[Data items]
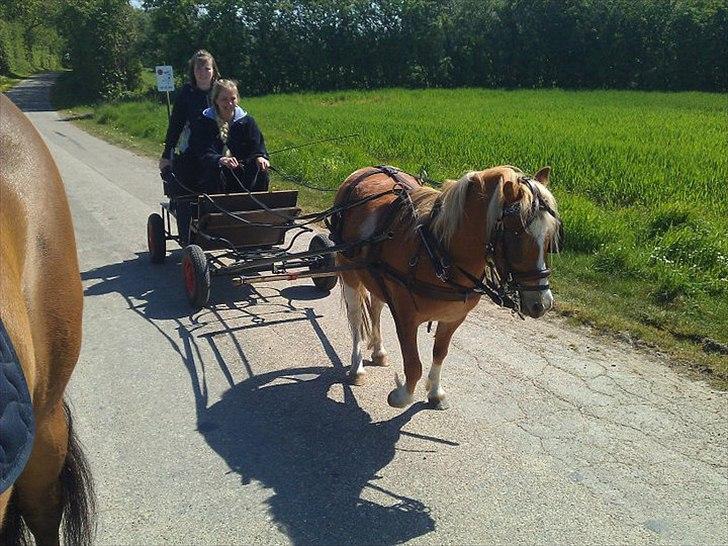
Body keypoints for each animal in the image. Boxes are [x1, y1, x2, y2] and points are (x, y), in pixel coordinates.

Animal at [332, 165, 560, 408]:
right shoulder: (406, 318)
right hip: (350, 273)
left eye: (549, 238)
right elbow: (413, 365)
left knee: (375, 307)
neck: (437, 253)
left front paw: (435, 392)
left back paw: (379, 351)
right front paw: (403, 395)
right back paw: (357, 367)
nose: (542, 304)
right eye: (516, 235)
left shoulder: (453, 318)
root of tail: (364, 170)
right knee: (356, 318)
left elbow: (440, 353)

**Your assignment**
When you copy the data, keep every line exact and drop the pictures.

**Reply**
Body keypoints for each animal in the image. Boxes are [x1, y1, x2, y2] and points are (x, y), in pixel coordinates.

Animal at [332, 165, 560, 408]:
right shoulder: (406, 318)
right hip: (350, 273)
left eye: (549, 238)
right elbow: (413, 365)
left knee: (375, 307)
neck: (437, 253)
left front paw: (435, 392)
left back paw: (379, 351)
right front paw: (403, 395)
right back paw: (357, 367)
nose: (542, 304)
right eye: (516, 235)
left shoulder: (453, 318)
root of tail: (364, 170)
right knee: (356, 318)
left elbow: (440, 353)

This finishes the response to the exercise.